У меня кружится голова, и мысли разбегаются; полицейские помогают мне выйти из больницы, и я едва касаюсь земли мне кажется, что мои ноги далеко, шествуют в машину, и та нещадно жжет бензин, а мы едем по туманным улицам, заполненным до отказа безликими механическими людьми; и я передергиваюсь и думаю, польется ли из меня блевотина и изобьют ли они меня за это дубинками, на секунду могу меня получается сфокусировать взгляд, но изображение размывается, мой рассудок коварный, тусклый, затуманенный. Я слышу голос и думаю, а действительно ли это сержант говорит: «мне жаль тебя, мой друг, ты не кажешься мне законченным мерзавцем, но время пройдет, и хотя это будет трудно, ты выйдешь из тюрьмы со знанием, которым обладают немногие», и я пытаюсь говорить, но не могу связать и пары слов, а может, он вообще и не говорил всего этого. Вероятно, он думает, что со мной обошлись слишком мягко и за то, что я сделал, следует лишить меня жизни.

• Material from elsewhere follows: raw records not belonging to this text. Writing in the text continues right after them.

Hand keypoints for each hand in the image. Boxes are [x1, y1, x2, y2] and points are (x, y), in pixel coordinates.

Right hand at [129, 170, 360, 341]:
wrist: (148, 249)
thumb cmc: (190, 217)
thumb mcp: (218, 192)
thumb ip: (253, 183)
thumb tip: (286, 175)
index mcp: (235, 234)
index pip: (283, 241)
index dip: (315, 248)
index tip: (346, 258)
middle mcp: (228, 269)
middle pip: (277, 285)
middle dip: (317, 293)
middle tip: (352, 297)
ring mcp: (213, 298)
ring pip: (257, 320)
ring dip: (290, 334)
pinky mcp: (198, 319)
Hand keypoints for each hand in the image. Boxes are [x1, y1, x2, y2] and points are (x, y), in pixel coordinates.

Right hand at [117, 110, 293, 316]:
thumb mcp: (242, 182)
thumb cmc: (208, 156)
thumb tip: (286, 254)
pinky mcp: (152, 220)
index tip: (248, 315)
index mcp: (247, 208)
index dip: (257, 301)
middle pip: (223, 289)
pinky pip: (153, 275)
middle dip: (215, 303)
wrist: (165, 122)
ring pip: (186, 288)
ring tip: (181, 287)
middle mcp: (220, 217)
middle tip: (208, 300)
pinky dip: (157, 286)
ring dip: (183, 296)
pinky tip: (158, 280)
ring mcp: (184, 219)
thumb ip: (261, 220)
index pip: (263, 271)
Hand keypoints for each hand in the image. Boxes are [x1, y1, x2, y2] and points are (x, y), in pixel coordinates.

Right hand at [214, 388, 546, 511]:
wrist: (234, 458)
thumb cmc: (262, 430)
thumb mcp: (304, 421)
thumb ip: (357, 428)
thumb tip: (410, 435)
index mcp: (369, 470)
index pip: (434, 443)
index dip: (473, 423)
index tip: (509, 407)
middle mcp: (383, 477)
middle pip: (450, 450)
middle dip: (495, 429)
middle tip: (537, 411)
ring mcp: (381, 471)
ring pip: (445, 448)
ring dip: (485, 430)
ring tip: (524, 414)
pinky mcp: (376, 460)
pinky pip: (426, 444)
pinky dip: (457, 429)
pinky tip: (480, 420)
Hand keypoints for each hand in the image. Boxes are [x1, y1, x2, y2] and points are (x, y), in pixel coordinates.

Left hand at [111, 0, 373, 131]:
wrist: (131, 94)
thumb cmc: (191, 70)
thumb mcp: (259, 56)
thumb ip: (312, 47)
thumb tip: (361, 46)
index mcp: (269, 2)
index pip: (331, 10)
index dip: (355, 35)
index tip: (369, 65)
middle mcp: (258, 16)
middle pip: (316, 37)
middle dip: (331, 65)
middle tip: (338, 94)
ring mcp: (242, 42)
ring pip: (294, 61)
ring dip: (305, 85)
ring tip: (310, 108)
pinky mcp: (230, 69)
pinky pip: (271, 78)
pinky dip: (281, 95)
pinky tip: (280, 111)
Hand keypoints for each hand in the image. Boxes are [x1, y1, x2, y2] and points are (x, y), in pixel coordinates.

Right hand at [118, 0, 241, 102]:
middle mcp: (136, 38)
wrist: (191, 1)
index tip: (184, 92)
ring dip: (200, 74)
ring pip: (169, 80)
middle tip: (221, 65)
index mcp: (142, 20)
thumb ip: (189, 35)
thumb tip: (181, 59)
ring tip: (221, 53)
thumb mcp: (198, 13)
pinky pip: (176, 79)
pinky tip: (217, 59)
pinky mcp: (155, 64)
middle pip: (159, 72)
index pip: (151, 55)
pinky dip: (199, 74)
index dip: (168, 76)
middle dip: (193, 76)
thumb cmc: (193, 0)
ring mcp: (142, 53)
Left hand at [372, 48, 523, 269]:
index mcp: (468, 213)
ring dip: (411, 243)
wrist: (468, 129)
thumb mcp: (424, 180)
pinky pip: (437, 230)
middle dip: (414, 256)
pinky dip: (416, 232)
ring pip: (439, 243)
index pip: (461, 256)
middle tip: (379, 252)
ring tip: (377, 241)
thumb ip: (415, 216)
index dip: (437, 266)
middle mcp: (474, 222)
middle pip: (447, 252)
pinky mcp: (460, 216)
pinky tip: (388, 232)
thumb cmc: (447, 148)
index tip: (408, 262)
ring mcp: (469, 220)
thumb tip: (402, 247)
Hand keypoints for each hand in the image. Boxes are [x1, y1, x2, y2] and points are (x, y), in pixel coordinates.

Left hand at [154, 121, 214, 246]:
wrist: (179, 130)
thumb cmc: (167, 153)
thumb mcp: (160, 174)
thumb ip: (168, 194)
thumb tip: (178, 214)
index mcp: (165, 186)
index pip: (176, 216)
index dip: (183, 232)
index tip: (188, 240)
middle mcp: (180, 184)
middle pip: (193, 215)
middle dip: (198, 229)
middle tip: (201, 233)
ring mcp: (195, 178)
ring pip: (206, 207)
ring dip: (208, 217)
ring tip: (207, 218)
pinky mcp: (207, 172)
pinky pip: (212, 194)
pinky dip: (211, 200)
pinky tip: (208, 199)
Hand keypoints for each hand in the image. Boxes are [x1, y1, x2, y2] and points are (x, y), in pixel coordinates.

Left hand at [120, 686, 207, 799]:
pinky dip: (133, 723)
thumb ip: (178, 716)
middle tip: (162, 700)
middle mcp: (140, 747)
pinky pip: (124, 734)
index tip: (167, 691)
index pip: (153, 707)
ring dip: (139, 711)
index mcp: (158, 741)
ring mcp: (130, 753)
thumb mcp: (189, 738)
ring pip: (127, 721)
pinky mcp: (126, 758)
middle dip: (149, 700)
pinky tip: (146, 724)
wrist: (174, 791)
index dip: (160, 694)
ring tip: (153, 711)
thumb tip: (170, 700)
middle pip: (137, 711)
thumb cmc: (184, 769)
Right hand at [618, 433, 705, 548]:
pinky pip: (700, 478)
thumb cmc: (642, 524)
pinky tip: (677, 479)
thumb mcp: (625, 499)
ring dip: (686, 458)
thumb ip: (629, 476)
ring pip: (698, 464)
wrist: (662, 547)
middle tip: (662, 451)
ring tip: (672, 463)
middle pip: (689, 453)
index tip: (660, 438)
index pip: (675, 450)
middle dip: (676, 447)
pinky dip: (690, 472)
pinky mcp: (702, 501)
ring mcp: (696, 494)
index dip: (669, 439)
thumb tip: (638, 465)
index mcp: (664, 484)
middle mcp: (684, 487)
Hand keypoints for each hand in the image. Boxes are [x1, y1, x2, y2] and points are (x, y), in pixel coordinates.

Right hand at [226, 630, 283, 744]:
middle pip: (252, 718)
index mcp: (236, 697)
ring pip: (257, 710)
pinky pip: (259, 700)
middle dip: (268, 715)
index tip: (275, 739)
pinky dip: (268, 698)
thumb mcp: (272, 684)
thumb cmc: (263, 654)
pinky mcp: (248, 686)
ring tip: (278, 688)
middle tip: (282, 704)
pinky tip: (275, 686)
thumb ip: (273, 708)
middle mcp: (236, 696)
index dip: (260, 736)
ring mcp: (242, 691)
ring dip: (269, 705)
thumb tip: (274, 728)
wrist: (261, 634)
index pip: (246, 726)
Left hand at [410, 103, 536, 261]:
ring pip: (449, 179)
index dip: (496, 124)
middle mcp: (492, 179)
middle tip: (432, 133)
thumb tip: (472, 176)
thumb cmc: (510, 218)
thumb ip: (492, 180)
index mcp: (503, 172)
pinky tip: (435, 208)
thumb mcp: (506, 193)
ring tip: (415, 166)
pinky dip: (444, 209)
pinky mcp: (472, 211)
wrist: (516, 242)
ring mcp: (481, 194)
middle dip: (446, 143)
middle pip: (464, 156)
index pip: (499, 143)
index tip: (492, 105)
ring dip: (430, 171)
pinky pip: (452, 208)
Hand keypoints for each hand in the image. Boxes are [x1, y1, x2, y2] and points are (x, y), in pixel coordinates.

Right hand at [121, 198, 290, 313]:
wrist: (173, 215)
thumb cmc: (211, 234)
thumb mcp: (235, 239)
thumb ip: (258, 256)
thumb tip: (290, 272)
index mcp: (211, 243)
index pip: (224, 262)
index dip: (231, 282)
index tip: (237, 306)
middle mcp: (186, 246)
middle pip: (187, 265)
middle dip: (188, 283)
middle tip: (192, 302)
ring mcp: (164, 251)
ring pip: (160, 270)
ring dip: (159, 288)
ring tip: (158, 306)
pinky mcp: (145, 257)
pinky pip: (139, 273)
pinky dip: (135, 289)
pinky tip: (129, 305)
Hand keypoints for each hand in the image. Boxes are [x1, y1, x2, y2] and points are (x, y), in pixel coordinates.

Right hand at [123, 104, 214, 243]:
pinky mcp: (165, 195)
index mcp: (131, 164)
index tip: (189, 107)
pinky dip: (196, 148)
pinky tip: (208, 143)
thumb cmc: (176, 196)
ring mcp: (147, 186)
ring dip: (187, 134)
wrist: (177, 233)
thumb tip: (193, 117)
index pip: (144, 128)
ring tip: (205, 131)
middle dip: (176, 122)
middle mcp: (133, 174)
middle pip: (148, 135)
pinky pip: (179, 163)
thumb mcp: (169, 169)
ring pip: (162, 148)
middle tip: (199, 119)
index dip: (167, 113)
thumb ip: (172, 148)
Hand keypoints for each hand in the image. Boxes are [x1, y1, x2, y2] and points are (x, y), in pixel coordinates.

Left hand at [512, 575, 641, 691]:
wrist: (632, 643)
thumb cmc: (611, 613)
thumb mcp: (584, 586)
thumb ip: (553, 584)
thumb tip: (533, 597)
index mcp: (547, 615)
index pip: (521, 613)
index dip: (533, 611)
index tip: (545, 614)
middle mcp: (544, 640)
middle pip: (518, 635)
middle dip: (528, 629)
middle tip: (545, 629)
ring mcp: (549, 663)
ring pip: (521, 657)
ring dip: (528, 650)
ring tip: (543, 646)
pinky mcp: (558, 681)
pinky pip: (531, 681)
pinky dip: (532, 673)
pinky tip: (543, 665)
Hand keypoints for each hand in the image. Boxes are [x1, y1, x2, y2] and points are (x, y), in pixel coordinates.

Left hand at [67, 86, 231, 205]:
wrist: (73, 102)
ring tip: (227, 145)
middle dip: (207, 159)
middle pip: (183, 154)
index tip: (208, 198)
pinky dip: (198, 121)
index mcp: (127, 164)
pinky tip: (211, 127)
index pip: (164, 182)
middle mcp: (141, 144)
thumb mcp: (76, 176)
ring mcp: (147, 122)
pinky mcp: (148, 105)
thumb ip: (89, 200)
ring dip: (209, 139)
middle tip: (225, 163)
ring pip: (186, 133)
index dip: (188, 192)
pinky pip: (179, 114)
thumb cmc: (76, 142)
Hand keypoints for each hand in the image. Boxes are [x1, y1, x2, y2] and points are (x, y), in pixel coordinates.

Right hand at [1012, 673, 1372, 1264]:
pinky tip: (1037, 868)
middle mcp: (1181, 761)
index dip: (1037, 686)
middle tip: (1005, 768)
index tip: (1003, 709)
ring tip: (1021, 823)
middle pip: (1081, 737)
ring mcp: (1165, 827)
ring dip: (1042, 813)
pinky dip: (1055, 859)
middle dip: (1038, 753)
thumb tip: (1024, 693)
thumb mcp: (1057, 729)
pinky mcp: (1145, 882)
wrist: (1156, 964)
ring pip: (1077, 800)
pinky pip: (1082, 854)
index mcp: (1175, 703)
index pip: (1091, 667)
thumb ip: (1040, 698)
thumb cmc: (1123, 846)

Мы поворачиваем на маленькую улицу, наводненную людьми, водитель вынужден замедлить ход. Я чувствую себя немного лучше, открываю окно и выглядываю. Мы проезжаем мимо рынка, ларьки сияют яркими цветами и изобилием фруктов и овощей, ошеломляющая выставка баклажанов, перца, лука, помидоров, оливок, огурцов, лимонов, бананов, лаймов, апельсинов и всего что угодно, что может вырасти из земли, и все это собрано и сложено с любовью, заботой и вниманием. И от этого мое настроение приподнимается. Запах непередаваемый. Лимонный дух заполняет машину, и моя слабость исчезает. По крайней мере, на минуту, пока мы не доезжаем до мясных лавок с черным мясом, и вонь от гниющих тел перебивает лимонный запах, кровавый бардак из конечностей, туш и вздутых животов, сваленных перед нами, все это окружают сотни освежеванных голов; и они лежат так близко, что я могу протянуть руку и дотронуться до их закрытых век, кроме, конечно, тех век, которые срезаны, шерсть содрана, открывая мешанину белых и кровавых тканей вперемешку с выпуклыми венами, козлиные и бараньи глаза широко распахнуты, потрясенные, эти беззащитные создания кастрированы и разделаны ножами и мачете, их крики слышат только мясники, погружая в кишки по локти свои руки, у этих животных нет никаких прав, на их мордах проставлены номера, а контролеры уверяют, что они не испытывают боли и что у них нет личностных мыслей, что их исполнители просто делают свою работу; и мы движемся вперед, и я вижу свиней, подвешенных на массивные крючки, внутренности и сердца вывалились наружу, и я снова чувствую слабость, и мне хочется проблеваться.